Selected text
Xiao Le: Uncle, thank you. The last time you taught me to be an honest person, so I want to tell the truth. I know you are not my dad, I also know my dad is not an Alien. That was because Mu Cheng didn’t want me to be upset so she made that story up.

This father-son pair is so affectionate! I think I talked about this with Mimi before, I wish for my husband to be able to kiss his kids in public! Which is rare in the asian culture, but in this generation, I can see there is hope for the future! I can rattle on more about this pair, but you would have to just watch the drama to understand what I am talking about. And if you think its just a show, I think the behind the scenes show they are great both on and off screen. If anyone wants to marry me, you better have watched this show and study Vanness’ character of Guang Xi in ultimate detail! Hahahaha… and I’m not kidding! I can’t wait for next week’s episode, when they finally reconcile!

January 16, 2010

Lazy to blog

I’ve been getting a little lazy to blog, I have so many draft entries on my brazil and paris trip, but I just didn’t really get down to it. I just read a great testimony of friend from Japan and how God has been doing so much in her life! And I kinda wished I had something that amazing to share, sadly not so. I guess God has been a little quieter with me this summer. Once I touched down in Singapore from Paris, my friend dragged me to cell despite me feeling really lazy and just wanted to go home and stone. Figured since I will be jet lagged anyway, I went. It was a pretty interesting thought on Courage in sharing our faith.

Data supplied

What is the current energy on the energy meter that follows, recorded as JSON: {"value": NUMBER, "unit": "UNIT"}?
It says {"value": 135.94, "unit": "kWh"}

* * *

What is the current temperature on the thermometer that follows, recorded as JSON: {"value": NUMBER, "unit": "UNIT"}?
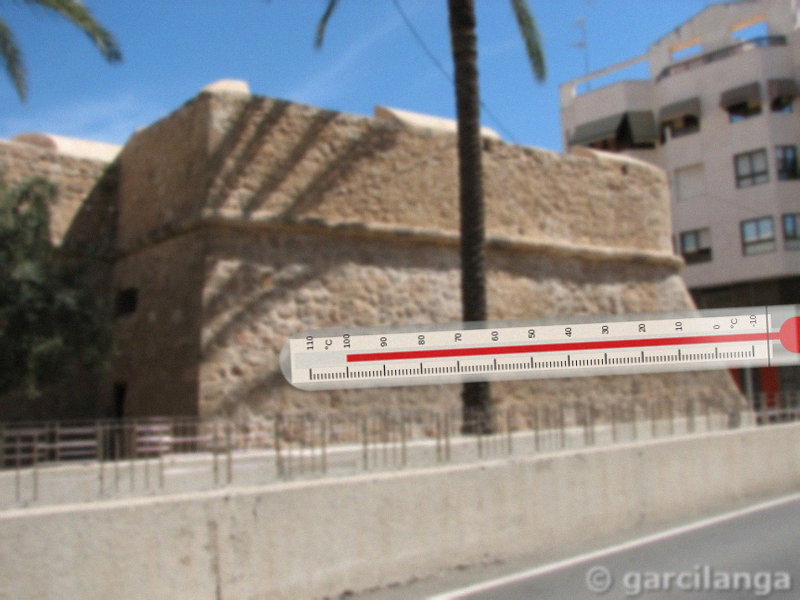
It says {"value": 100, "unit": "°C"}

...

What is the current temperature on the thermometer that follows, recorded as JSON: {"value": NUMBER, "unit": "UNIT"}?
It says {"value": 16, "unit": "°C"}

Required action
In the blog text above, which city did the writer land in after flying back from Paris?

Output of the task
Singapore